10 December 2011
Re: Transgressions to Come
In this mad world only we the mad are sane.
Transgressions Page on Facebook: The most thought provoking and literary violations of the norm.
Today has been quite frustrating between my own illness and my wife being ill—it seems that everyone’s got things and people in their lives that/whom are ill, sick, not well, and as confused as this damn illness of schizophrenia makes me feel, that I cannot get much of anything done, I perhaps turned my thoughts, art, and work, into a catastrophe—a transgression.
The truth is, at least right now that Life does suck, and in celebration of that, as well as simply because I cannot seem to get myself to write anything all that positive, I have chosen to just post random transgressions, in a blog series called “Porcelain Utopia,” which will run from December 10th 2011 through I believe January 8th or 9th of 2012, coming close to the day I turn 36 years old—the 17th. The series will not consist of anything in the self-help or inspirational genre, but I seem to be losing some cognition, as my life, though I have my good days, it’s just not currently, truly in my heart these days—I cannot get my website running right, and just “fucked up mental psycho bullshit”—that’s how I am used to writing. I have been paid to write like that in the past—my trade, I am a published writer of erotica, and I’ve scheduled some posts along those lines though January.

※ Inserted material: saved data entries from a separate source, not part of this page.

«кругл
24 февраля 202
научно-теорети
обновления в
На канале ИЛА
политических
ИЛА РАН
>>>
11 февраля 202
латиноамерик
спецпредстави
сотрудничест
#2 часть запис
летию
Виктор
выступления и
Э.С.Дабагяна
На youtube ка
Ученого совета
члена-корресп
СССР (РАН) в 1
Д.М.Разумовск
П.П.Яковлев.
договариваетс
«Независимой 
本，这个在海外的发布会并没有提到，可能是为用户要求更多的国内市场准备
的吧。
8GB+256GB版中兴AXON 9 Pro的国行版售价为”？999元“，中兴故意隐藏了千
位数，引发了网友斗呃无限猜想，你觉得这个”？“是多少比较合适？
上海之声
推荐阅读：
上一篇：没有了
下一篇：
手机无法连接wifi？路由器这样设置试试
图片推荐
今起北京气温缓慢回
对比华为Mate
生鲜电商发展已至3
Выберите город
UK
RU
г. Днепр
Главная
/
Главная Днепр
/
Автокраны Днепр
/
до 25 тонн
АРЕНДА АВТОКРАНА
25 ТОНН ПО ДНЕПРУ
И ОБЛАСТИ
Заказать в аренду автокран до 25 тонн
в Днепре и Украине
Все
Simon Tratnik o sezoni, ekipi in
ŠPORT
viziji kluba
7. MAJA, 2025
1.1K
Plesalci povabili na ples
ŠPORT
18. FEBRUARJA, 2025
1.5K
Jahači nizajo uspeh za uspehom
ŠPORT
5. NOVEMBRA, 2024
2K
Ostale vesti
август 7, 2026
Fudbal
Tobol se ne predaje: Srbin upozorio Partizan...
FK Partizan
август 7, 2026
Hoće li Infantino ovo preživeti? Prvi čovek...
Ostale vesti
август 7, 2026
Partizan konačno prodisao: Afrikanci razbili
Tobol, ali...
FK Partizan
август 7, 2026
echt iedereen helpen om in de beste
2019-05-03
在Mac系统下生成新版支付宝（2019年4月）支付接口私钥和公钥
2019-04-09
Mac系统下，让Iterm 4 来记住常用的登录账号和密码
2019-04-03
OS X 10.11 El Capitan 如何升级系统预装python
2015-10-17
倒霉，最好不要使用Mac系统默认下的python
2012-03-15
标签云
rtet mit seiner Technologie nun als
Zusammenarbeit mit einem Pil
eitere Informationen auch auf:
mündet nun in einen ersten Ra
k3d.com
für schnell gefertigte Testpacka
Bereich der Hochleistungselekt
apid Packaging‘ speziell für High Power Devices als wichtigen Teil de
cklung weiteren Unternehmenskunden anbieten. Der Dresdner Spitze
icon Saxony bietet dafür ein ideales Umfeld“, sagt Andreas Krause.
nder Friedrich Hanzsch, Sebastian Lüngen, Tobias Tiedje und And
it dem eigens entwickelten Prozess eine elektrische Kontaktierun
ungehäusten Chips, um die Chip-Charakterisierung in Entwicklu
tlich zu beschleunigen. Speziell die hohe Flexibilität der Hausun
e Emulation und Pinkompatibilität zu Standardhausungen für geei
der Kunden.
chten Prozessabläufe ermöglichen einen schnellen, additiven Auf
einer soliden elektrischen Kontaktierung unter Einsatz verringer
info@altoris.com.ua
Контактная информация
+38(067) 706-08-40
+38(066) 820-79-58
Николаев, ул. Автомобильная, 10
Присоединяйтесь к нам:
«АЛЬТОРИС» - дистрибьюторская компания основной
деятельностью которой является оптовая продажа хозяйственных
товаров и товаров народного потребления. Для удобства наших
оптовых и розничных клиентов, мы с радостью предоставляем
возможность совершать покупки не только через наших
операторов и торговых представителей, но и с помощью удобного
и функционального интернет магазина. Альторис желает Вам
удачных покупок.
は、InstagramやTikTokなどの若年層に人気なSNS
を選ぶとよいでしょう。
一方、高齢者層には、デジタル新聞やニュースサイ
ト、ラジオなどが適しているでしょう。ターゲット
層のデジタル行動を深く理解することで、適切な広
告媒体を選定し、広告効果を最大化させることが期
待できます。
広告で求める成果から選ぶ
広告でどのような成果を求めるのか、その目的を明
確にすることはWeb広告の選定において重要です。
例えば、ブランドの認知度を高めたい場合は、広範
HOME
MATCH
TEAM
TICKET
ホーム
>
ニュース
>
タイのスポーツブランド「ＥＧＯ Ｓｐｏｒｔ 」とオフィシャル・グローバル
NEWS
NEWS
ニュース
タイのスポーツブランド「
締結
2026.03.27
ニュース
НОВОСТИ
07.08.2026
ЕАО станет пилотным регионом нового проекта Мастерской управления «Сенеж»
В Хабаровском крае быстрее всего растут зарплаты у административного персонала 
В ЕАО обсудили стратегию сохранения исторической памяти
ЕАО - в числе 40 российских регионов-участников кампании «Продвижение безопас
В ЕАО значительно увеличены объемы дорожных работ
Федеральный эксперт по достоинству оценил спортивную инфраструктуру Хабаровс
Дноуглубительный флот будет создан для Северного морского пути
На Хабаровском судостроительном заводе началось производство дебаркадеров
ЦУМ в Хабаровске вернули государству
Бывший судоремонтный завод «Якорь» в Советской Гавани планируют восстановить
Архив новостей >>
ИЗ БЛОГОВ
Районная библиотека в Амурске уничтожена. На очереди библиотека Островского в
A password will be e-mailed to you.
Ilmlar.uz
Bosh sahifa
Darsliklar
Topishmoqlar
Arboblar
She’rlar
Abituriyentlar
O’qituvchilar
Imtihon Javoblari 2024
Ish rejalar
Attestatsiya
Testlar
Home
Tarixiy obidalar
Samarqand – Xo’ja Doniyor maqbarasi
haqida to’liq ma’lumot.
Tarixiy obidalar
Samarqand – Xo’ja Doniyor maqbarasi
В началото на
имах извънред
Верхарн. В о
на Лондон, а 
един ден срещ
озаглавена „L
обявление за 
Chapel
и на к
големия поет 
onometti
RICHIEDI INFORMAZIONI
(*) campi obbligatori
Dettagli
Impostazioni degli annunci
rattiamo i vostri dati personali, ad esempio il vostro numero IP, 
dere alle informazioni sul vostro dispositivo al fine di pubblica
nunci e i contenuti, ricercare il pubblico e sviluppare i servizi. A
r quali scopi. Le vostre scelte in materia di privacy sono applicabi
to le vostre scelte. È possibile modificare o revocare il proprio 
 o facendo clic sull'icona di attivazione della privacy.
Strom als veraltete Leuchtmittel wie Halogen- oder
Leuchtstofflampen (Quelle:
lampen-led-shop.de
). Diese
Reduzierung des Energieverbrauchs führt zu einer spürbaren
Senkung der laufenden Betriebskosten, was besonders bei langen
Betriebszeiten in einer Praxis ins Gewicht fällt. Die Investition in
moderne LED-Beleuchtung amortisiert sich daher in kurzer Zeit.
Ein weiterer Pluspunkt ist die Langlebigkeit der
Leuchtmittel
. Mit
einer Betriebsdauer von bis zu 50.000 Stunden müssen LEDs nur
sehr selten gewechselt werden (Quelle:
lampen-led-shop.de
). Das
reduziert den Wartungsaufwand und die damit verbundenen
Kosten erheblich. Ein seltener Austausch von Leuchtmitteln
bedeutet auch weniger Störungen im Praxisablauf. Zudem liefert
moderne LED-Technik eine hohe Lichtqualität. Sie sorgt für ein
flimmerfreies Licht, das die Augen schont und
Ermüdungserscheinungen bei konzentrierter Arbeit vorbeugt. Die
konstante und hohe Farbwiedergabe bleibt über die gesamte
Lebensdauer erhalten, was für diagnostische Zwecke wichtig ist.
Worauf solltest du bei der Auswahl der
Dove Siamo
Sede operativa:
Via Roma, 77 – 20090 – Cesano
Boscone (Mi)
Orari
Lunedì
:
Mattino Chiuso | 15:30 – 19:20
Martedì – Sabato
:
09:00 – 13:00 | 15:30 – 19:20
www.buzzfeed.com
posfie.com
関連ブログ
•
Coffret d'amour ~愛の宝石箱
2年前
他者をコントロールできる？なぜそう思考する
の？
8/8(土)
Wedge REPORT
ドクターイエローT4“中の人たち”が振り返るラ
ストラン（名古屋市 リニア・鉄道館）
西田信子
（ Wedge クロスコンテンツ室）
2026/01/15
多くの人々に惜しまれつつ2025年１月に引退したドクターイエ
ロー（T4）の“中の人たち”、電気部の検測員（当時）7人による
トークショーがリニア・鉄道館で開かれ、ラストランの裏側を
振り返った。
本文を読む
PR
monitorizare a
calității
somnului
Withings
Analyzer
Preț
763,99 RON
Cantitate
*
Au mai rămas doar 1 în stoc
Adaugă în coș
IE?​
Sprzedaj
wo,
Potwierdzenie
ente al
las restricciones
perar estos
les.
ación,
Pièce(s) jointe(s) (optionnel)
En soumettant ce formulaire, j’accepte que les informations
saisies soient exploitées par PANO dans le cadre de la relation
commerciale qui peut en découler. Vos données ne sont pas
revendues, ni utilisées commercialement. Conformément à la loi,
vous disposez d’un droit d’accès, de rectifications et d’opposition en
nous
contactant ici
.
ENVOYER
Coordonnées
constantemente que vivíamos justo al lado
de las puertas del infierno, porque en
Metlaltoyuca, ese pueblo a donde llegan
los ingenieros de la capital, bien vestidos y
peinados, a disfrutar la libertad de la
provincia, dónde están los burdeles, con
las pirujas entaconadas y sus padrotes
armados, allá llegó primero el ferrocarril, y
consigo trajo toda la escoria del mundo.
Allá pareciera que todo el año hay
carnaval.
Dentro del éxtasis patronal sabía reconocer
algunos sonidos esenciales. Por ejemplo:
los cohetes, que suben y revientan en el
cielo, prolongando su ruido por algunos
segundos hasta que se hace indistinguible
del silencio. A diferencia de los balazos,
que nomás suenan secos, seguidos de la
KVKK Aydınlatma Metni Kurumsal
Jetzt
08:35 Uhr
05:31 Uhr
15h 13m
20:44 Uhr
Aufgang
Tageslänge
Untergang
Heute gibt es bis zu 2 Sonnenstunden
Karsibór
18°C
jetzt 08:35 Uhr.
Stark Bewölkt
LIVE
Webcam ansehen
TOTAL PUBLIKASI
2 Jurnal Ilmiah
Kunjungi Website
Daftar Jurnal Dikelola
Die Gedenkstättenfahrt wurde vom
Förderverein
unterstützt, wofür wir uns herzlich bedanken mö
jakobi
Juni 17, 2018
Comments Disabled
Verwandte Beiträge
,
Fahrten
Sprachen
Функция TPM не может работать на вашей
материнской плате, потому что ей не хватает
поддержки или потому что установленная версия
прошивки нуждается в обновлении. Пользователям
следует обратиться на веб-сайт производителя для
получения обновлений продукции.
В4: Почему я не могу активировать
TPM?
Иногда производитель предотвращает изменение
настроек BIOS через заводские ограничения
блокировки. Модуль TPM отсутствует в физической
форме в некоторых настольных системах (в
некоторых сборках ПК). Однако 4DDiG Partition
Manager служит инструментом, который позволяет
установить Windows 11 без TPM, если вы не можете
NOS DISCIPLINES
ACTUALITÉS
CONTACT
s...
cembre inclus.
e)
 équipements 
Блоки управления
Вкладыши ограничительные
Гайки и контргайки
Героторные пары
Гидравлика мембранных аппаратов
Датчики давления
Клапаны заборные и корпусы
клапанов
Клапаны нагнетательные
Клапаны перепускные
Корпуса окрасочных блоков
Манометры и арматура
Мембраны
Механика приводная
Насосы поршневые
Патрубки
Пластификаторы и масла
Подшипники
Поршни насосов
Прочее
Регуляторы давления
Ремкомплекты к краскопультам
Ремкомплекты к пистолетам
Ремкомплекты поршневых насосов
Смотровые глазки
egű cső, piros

The truth is this schizophrenia takes away everything the sufferer has, and I want to warn you in advance that I think I might be changing my style, and bring both this blog, and even The Real Me Podcast back to The Transgressive Literature of Jonathan Harnisch: the way it all began. It’s just like, fuck it!
—You know? Who are we kidding? Schizophrenia can go to hell. Switching gears, I might end up changing my mind about all this, and I’m sure I’ll start receiving more hate mail than the wonderful thank yous but—this fucking thing is eating me alive, and the holidays aren’t helping, believe me. I fucking hate the holidays. This site is at about 100,000 hits, and that frightens me, it’s not even been a year, and that’s quite a success. I’m not used to success. Success frightens me. I need a goddamn break—A fucking fix; a change with all of this.
Other than that—relate with me through the transgressions of Sz, or just never mind me. It’s just one of those days, where I feel like redefining this whole “stay real and positive” thing. It really only goes all so far; the shit always returns.
So there it is—boy do I hate posting this kind of material, in a way—I know it’s likely startling—and what’s about to come; just rubbish—Henry Miller/Kathy Acker kind of ‘junk.’ The inspiration is just no longer here.
Again this has nothing to do with anyone but myself. I simply feel like a failure, and I can’t seem to function right, as much as I try. So—there goes my positive public image—and to my wife, if you think it’s better for me to take this post and all the scheduled posts down, I can log you in, but I’ll need someone else to keep the inspiration going until I “return.” Basically I think I’m pretty much done with all of this—the site, the image, the damn holidays—the sickness. To hell with this schizophrenic psycho bullshit—how’s that for being real? Also for being the real dick that anyone who has known me [from my much darker past] to remember me by—I have not changed underneath the veil of being a ‘wanna-be.’ So, that’s where I am.